Ahora que le había dado una paliza a Donfrey, empezó a sentir hacia él cierto afecto. El bueno de Donfrey. Donfrey y él eran los dos pilares gemelos de la vida empresarial local. No conocía bien a Donfrey. Solo lo admiraba desde la distancia, de la misma forma que Donfrey lo admiraba a él desde la distancia. Hubo un día que todo el clan Donfrey entró en su tienda, Tiempos Pasados. La mujer de Donfrey estaba guapísima: piernas bonitas, cintura delgada, pelo largo. La mirabas y no podías desviar la mirada. Los hijos de Donfrey también habían sido estupendos; dos andróginos algo élficos debatían con calma sobre algo, ¿quizá sobre la historia del Tribunal Supremo? (Pág. 105)

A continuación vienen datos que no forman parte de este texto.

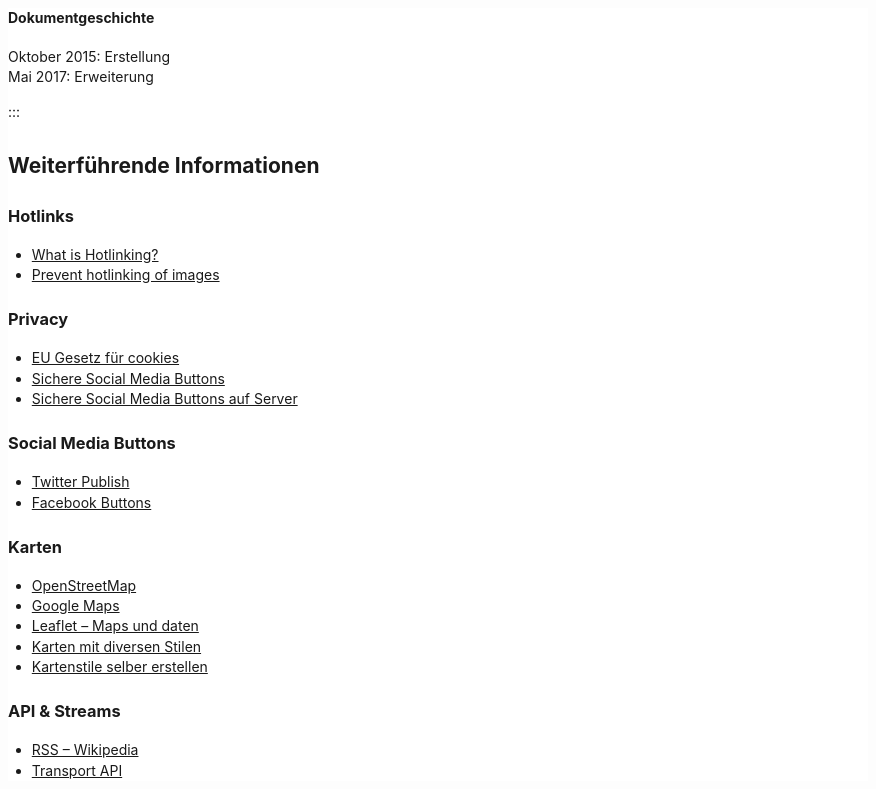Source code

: #### Dokumentgeschichte
Oktober 2015: Erstellung    
Mai 2017: Erweiterung

:::

## Weiterführende Informationen



### Hotlinks
* [What is Hotlinking?](http://altlab.com/hotlinking.html)
* [Prevent hotlinking of images](http://www.htaccesstools.com/hotlink-protection/)

### Privacy
* [EU Gesetz für cookies](http://ec.europa.eu/ipg/basics/legal/cookies/index_en.htm)
* [Sichere Social Media Buttons](http://panzi.github.io/SocialSharePrivacy/)
* [Sichere Social Media Buttons auf Server](https://github.com/heiseonline/shariff)

### Social Media Buttons
* [Twitter Publish](https://about.twitter.com/resources/buttons)
* [Facebook Buttons](https://developers.facebook.com/docs/plugins/like-button)

### Karten
* [OpenStreetMap](https://www.openstreetmap.org/)
* [Google Maps](https://www.google.ch/maps)
* [Leaflet – Maps und daten](http://leafletjs.com/)
* [Karten mit diversen Stilen](https://www.mapbox.com/guides/getting-started-studio/)
* [Kartenstile selber erstellen](https://www.mapbox.com/tilemill/)

### API & Streams
* [RSS – Wikipedia](https://de.wikipedia.org/wiki/RSS_(Web-Feed))
* [Transport API](http://transport.opendata.ch/)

Son al mismo tiempo, relatos sobre la mezquindad y la generosidad, el egoísmo y el altruismo de personajes, normalmente de clase media-baja o baja, a veces de capa caída, pero nunca abandonados del todo a su suerte. Siempre hay margen para la acción personal, a pesar de un mundo, de una sociedad inamovible e implacable. Quizá por eso ese asomo de libertad no sea más que una ilusión. Personajes que crecen a partir, normalmente, de sus propias palabras, de su pensamiento ovillado en torno a la cotidianidad, aun singular, ubicada en algunos relatos en un futuro cercano, con ribetes de cercana y tenebrosa ciencia ficción. Sí, no son cuentos de reinas o príncipes, ni versan sobre los problemas de autoestima de un ejecutivo con añoranza de fusta o de la imposibilidad del amor de una treintañera, etc.

Y los diálogos. Aquí, al igual que con los cuentos de Askildsen o de Wolff, por no salirme del marco de este blog, hay ejemplos con los que nuestros queridos/as autores/as podrían aprender algo, si quisieran. Si no estuvieran convencidos de que la naturalidad de estos grandes escritores pueden emularla con la suya propia. No se dan cuenta de que la primera está trabajada, pulida y machacada sobre el yunque de la autoexigencia ; la segunda, la suya, no es más que verborrea que emana como si nada y que suele confundirse con inspiración. "Hay que desconfiar de lo que se escribe fácil", leí algo así una vez: no son más que errores encadenados, añadiría yo.

Por poner un ejemplo:


Ma cantaba en la cocina. 
"Espero que al menos hayas sacado algo de panceta!", gritó Harris. "Un muchacho que vuelve a casa se merece comer panceta, joder". 
"¿Por qué te metes?", gritó Ma desde la cocina. "Acabas de conocerle". 
"Le quiero como si fuera mi hijo", dijo Harris. 
"¡Qué afirmación más ridícula", dijo Ma. "Odias a tu hijo". 
"Odio a mis dos hijos", dijo Harris. 
"Y odiarías a tu hija si alguna vez llegaras a conocerla", dijo Ma. 
Harris se sonrió, como si le conmoviera que Ma lo conociera lo bastante bien como para saber que sería inevitable que odiara a cualquier hijo que concibiera. (Pág. 189)

Como dice la nota previa del traductor, en estos cuentos "el lenguaje tiene la misma importancia que la trama o más". Como decíamos antes, el tono coloquial, los solecismos, la defectuosa conjugación de los verbos y las frases hechas son escogidos y creados por el autor para producir el efecto que buscaba. Lo que no es incompatible ni con el preciso manejo de la acción ni con la pertinencia de las descripciones. Cierto es, también, que cuando hablamos del estilo del autor, de la elección de las palabras y del ritmo de las frases, tendemos a olvidar al traductor, en este caso, Ben Clark. Debería ser obligatoria en todas las obras traducidas una introducción a cargo del traductor explicándonos los problemas que encaró y sus soluciones. Yo he disfrutado cuando he tenido la rara oportunidad de leerlas.

En fin, una obra artística de verdad que le reconcilia a uno (de nuevo) con la literatura, que ya está bien de obras mediocres y, lo peor, pretenciosas. Es posible, no obstante, que cuando selecciono obras extranjeras afine mucho más el tiro que con el producto local, que me aparece de sopetón y sin refinar en la prensa local y en las redes sociales, salvo alguna sugerencia personal (siempre bienvenida). No es un fácil equilibrio este entre lo local y lo internacional, entre la novedad y lo (más o menos) canonizado. Pero peor aún es la tensión que deben soportar unas cuantas lumbreras entre su rol de hombre/mujer de letras o de intelectual y la íntima comprensión de su mentecatez.